Report every line of the data below that contains the word "this", copying each such line in full.

Outline records
<<<<

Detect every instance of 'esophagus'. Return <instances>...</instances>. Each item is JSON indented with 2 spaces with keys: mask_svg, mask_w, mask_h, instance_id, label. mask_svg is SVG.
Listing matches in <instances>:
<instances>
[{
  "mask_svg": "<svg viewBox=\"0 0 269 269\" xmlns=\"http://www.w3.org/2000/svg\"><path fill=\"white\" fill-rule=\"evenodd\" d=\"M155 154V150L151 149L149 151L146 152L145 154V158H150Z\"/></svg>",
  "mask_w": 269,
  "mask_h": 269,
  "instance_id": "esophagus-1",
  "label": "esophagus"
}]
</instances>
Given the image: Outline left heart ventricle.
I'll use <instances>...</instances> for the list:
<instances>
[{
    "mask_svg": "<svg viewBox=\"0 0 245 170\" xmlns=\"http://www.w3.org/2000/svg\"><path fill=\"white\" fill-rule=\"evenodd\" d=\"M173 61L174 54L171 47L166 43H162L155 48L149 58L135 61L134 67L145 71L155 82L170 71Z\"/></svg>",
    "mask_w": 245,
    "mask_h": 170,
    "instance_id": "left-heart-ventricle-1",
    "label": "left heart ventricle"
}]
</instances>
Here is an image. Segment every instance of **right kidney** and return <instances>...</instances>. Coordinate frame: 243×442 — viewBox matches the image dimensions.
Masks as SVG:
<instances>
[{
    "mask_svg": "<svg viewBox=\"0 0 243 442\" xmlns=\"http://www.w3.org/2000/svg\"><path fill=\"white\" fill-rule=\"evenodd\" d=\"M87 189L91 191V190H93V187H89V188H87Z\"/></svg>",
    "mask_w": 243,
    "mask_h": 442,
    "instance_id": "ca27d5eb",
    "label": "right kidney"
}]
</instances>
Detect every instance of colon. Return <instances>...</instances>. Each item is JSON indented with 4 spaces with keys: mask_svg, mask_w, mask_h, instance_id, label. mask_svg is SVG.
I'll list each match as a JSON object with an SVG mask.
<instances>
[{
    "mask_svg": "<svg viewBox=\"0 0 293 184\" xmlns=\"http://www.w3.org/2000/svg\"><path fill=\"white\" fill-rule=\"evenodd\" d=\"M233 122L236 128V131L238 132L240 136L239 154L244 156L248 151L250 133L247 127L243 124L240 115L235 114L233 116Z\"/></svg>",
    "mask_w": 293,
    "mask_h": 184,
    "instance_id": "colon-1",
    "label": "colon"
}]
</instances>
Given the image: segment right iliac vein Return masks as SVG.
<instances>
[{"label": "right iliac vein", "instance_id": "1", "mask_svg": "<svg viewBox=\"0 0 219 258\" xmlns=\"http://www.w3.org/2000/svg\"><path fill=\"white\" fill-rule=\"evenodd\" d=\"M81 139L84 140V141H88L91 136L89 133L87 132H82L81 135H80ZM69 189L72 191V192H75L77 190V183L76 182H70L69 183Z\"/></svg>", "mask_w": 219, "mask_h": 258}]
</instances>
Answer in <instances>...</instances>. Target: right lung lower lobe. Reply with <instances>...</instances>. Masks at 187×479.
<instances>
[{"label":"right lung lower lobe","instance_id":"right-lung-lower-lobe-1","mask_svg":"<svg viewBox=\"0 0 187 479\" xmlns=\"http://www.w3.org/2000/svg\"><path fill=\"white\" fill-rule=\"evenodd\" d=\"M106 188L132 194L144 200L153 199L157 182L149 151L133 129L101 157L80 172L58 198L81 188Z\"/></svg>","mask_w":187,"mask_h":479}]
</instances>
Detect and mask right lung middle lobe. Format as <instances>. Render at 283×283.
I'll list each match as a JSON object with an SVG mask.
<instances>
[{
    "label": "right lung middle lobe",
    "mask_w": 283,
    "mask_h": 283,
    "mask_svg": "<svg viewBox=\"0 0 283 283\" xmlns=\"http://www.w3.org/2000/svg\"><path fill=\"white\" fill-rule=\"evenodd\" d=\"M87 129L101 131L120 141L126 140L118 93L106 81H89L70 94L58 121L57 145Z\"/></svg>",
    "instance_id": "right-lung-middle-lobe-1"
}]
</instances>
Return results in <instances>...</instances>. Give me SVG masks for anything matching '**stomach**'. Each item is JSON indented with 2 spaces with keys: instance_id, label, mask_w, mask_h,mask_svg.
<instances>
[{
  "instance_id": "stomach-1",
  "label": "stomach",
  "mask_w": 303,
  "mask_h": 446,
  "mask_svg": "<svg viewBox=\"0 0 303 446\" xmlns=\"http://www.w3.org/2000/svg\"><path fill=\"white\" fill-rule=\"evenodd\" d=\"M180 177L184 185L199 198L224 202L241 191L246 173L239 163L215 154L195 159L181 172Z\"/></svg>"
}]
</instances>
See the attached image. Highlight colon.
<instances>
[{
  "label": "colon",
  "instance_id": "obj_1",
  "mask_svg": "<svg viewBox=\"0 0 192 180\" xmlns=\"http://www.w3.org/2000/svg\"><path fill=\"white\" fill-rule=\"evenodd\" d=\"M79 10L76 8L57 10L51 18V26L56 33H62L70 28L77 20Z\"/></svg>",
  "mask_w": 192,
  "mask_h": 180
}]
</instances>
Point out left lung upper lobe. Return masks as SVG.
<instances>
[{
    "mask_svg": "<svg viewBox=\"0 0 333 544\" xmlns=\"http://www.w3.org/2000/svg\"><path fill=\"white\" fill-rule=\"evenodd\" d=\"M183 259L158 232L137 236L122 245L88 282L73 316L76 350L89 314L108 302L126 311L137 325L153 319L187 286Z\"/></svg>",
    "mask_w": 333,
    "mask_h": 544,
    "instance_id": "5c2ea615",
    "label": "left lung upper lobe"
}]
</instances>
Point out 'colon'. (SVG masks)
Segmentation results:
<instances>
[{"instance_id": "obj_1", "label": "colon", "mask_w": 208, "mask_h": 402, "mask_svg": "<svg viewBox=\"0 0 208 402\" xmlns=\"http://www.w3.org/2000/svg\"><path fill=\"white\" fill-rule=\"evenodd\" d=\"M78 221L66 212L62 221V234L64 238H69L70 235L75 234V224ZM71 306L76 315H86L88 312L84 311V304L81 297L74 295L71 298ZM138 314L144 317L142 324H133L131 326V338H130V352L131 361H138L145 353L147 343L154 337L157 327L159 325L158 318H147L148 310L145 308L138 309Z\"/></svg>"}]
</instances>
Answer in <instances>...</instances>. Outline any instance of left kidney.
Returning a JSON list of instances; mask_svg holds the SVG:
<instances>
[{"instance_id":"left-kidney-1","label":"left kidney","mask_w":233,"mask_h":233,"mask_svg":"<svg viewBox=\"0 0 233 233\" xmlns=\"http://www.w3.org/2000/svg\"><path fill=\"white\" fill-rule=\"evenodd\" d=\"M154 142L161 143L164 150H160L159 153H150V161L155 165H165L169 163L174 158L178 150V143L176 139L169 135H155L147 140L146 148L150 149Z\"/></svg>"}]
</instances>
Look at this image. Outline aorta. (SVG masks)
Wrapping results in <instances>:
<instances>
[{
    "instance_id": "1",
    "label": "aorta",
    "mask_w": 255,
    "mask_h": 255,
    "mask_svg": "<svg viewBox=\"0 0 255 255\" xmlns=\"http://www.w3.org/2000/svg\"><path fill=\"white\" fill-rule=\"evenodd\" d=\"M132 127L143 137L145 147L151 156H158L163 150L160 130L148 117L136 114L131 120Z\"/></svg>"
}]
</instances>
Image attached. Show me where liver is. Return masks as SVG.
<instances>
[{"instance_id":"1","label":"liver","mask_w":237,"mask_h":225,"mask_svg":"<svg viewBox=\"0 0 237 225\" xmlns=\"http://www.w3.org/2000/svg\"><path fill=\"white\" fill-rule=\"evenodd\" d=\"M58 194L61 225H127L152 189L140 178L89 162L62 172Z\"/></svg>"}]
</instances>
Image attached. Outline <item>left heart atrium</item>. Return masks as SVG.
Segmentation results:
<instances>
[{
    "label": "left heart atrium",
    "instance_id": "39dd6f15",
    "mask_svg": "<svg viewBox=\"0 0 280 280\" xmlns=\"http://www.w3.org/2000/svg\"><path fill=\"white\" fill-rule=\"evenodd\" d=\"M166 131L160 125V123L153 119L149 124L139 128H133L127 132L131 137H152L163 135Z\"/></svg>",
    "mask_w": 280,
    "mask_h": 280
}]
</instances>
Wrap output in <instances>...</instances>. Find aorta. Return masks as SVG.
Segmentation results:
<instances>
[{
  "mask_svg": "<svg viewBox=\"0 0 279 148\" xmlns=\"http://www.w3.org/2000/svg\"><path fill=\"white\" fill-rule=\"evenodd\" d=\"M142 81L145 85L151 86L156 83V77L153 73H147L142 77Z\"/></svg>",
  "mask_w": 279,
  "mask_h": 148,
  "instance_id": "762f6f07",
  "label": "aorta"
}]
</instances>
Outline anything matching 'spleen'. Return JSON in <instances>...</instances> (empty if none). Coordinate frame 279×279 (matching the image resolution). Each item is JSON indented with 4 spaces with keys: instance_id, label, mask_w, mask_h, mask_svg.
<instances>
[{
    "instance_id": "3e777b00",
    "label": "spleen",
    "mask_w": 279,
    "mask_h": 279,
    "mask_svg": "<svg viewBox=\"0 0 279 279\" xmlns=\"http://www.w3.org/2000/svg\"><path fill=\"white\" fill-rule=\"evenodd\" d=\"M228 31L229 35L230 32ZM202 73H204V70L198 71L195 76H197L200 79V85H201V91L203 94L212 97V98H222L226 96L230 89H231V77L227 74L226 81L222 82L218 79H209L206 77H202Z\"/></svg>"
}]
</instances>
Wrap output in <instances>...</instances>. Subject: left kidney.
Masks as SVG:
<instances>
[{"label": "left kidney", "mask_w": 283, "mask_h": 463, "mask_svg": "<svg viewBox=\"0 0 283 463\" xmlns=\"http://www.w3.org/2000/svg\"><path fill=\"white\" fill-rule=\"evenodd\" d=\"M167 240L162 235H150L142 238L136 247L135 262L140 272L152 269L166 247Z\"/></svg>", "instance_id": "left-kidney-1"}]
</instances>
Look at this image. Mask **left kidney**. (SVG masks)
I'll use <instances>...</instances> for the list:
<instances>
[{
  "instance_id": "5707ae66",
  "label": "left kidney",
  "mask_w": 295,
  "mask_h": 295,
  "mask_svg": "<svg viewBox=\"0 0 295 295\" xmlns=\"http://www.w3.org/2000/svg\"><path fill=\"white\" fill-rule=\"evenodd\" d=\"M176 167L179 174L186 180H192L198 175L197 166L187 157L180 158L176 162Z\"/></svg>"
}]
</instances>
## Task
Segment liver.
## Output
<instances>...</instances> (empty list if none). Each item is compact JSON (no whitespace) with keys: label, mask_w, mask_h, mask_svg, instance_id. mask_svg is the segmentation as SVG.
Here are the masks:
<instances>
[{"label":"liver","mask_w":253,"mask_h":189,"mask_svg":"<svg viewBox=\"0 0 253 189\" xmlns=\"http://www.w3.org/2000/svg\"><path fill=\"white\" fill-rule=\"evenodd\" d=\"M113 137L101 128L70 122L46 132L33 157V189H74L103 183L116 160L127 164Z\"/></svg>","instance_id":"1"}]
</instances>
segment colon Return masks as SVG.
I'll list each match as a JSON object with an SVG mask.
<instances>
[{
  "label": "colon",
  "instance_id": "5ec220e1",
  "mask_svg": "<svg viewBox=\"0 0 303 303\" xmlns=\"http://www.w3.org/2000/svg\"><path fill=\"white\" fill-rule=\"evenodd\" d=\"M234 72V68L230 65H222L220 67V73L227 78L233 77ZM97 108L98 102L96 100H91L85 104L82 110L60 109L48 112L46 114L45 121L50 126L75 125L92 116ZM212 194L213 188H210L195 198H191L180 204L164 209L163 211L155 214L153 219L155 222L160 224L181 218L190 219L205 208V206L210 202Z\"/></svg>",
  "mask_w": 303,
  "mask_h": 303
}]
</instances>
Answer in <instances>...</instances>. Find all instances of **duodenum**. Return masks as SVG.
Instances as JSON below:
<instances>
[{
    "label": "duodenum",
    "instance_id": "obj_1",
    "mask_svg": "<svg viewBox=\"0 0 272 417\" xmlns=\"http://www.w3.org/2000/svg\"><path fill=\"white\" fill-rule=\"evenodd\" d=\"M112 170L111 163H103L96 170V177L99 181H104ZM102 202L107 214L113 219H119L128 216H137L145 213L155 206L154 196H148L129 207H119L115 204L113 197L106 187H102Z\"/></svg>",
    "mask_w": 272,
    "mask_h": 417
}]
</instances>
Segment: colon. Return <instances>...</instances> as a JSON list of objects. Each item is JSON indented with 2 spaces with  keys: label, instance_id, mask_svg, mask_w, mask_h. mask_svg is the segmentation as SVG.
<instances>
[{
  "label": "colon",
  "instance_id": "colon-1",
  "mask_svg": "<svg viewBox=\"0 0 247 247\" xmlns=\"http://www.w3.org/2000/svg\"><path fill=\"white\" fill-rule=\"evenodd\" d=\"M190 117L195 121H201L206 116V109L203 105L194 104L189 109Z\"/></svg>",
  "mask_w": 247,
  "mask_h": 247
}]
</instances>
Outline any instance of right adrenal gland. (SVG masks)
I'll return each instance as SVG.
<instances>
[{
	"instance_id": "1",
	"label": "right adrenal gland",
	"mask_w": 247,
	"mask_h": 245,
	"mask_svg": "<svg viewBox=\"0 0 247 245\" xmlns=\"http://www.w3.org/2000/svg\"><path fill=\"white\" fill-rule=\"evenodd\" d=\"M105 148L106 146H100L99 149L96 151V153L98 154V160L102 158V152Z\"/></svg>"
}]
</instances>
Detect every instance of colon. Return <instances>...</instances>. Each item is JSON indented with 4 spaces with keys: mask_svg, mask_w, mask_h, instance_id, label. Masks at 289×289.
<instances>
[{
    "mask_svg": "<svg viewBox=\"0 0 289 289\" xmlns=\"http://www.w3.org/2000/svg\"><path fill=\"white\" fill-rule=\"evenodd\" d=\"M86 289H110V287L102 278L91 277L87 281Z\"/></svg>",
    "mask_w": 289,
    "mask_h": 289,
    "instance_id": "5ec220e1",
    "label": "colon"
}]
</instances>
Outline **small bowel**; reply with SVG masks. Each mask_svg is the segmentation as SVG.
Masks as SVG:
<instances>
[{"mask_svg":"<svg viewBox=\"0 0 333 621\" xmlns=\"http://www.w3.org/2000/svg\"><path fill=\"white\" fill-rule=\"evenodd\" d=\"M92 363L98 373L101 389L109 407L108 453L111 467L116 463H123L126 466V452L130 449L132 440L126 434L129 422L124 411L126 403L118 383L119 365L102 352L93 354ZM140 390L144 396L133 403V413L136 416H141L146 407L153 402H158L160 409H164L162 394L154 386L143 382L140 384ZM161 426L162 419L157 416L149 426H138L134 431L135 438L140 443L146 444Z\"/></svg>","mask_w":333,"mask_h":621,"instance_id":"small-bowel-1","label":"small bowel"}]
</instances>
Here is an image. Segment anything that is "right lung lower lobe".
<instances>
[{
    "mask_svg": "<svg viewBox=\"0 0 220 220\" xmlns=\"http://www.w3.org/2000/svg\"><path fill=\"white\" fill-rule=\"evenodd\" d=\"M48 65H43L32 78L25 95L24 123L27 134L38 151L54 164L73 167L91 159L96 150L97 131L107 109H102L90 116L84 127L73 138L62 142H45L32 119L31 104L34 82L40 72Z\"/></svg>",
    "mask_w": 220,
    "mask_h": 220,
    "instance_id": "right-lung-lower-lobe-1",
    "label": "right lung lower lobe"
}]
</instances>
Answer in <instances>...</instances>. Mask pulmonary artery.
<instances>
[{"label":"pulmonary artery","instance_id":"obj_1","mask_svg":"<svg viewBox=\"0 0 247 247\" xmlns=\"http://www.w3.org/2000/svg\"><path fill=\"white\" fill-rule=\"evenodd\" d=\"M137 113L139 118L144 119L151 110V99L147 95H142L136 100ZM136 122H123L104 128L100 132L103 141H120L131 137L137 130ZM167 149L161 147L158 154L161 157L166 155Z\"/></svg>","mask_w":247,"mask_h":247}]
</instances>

>>>>

EXERCISE RESULT
Look at this image. Outline aorta. (SVG masks)
Look at this image. Mask **left kidney**. (SVG masks)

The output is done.